People who want to keep healthy and in good weight would skip dessert from every meal because they don’t want to get fat. But there is a solution, low sugar desserts that sweeten your mouth without adding up calories. The dessert is usually a favorite part of a course but you need a little planning to enjoy it completely and achieve your goal of getting a low sugar dessert.
You can get a low sugar dessert from a cup of plain yogurt which is very low in fat, added with slices of mangoes, pineapple and honey. This is a low-calorie dessert at about 200 calories only but high in nutrients like fiber, proteins, and carbohydrates.
Tips When Eating Low Sugar Desserts:
- Decide on your target daily caloric intake; it will help you choose what kinds of desserts to eat.
- It you have a low calorie meal; you can have a heavier dessert. But if your meal is high in calories, then you must settle for low sugar desserts like fruit salad.
- It is best to keep a record of your meals consumed along with their calories to maintain your calorie intake in the proper level.
People can enjoy desserts even when dieting by just switching to low sugar desserts.

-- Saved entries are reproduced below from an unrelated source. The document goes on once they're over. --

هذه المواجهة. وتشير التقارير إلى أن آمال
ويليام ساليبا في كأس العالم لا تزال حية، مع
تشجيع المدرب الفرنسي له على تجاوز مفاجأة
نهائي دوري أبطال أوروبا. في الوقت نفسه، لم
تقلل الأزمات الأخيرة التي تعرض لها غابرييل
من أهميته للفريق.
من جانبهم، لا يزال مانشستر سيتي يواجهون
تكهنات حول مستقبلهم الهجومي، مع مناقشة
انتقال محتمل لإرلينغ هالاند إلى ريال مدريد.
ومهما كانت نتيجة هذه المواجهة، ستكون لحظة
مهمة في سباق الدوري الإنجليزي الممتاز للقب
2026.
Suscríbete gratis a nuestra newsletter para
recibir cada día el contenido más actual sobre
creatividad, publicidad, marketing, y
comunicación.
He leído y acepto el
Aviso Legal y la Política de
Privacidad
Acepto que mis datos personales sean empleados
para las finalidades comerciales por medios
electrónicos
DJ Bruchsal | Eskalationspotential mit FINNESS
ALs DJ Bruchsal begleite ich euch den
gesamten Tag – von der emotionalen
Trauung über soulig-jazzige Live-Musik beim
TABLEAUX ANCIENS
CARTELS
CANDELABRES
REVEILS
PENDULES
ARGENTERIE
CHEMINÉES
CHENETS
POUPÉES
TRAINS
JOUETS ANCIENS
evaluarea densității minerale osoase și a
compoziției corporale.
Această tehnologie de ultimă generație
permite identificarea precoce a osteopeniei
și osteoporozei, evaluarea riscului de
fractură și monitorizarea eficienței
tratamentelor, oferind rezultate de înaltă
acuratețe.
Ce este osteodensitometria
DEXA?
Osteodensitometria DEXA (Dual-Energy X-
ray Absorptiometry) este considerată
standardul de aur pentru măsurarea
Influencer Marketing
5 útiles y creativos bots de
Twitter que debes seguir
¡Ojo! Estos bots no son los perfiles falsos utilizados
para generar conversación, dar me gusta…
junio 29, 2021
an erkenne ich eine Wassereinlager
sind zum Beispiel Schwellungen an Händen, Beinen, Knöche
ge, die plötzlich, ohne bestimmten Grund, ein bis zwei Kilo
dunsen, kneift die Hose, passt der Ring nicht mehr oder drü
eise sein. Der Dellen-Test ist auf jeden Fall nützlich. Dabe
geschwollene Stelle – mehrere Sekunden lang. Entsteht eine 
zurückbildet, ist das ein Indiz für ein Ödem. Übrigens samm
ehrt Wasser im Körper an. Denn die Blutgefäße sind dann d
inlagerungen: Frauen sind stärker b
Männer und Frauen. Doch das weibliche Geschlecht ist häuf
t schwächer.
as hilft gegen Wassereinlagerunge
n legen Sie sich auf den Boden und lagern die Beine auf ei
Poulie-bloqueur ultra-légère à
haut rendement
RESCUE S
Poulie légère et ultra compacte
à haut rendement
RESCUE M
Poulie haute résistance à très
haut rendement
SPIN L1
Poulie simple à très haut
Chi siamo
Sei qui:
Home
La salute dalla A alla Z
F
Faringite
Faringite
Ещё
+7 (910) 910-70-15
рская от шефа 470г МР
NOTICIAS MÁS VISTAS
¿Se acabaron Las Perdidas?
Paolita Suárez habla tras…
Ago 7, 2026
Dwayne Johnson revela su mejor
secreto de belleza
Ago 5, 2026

With some simple tricks you can have fun by creating low sugar desserts and really enjoy the experience and the product of your own imagination. These desserts are low in calorie because they contain less sugar, less fat and less carbohydrates.
There are so many fresh fruits which you should prefer including apples, water melons, strawberries and pears; these are low calorie fruits that don’t cause any problems in reducing weight. Watch out when getting fat free deserts; they often contain a lot of sugar. Read the labels on nutrients information before buying them. The key is moderation; you can only indulge on delicious low sugar desserts.
Why Eat Low Sugar Desserts?
Everyone should be eating low sugar desserts to prevent certain diseases like diabetes. People with diabetes cannot use the sugar for energy instead it floats in the blood that’s why they have high sugar level in their blood. Eating less sugar and less fat along with regular exercise can lower the risk of having high levels of blood sugar.
It is allowable to eat a small treat of sweets after a meal. Remember that small is better; if you eat less of sweet foods, you take low sugar. You must also use less sugar when cooking but still enjoy the taste of low sugar desserts. Check and learn which foods have lots of sugar and eat less; prepare foods using less sugar and make low sugar choices when you eat away from home.